-- Records for this exercise follows --
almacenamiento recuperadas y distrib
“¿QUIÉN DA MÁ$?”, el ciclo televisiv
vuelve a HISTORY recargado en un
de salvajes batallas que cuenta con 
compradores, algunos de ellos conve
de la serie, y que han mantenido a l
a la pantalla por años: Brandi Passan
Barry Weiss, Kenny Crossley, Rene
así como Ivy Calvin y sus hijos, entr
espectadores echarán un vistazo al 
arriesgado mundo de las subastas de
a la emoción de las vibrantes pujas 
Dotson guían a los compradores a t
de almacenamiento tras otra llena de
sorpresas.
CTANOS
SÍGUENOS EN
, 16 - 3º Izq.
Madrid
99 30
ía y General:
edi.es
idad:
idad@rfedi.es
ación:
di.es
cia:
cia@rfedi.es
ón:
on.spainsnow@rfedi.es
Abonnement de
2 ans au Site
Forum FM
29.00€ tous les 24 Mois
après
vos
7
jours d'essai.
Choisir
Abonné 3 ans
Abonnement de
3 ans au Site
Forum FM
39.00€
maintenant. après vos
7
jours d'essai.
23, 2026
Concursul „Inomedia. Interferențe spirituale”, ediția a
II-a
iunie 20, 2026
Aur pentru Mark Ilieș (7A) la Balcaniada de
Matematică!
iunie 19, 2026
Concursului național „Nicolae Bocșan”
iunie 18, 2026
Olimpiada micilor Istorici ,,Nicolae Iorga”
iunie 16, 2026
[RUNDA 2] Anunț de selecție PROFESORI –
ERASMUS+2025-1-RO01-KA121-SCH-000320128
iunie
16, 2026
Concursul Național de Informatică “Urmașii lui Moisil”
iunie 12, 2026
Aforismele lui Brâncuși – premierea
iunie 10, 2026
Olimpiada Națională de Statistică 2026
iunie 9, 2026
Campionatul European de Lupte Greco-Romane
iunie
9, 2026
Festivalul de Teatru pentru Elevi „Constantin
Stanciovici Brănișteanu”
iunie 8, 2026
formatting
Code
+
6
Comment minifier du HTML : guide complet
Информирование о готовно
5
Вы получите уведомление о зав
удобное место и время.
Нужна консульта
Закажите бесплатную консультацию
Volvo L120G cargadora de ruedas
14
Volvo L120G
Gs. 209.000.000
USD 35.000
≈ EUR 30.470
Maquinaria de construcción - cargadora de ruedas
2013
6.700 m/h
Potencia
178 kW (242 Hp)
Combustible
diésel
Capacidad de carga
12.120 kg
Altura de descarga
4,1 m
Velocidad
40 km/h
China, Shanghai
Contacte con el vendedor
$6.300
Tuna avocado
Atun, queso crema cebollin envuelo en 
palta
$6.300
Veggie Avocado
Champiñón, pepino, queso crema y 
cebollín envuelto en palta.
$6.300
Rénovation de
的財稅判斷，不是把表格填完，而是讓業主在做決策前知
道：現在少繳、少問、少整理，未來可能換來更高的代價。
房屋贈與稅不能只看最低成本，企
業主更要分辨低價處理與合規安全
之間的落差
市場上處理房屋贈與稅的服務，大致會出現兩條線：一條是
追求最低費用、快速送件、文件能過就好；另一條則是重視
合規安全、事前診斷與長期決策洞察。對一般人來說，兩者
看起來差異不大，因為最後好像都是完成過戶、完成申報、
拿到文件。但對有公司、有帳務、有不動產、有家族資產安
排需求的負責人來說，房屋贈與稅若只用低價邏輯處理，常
-- Records for this exercise concluded --
To do.
Reproduce the listing from its first line through the line containing "a la emoción de las vibrantes pujas", with both of those lines included.

Written response.
almacenamiento recuperadas y distrib
“¿QUIÉN DA MÁ$?”, el ciclo televisiv
vuelve a HISTORY recargado en un
de salvajes batallas que cuenta con 
compradores, algunos de ellos conve
de la serie, y que han mantenido a l
a la pantalla por años: Brandi Passan
Barry Weiss, Kenny Crossley, Rene
así como Ivy Calvin y sus hijos, entr
espectadores echarán un vistazo al 
arriesgado mundo de las subastas de
a la emoción de las vibrantes pujas 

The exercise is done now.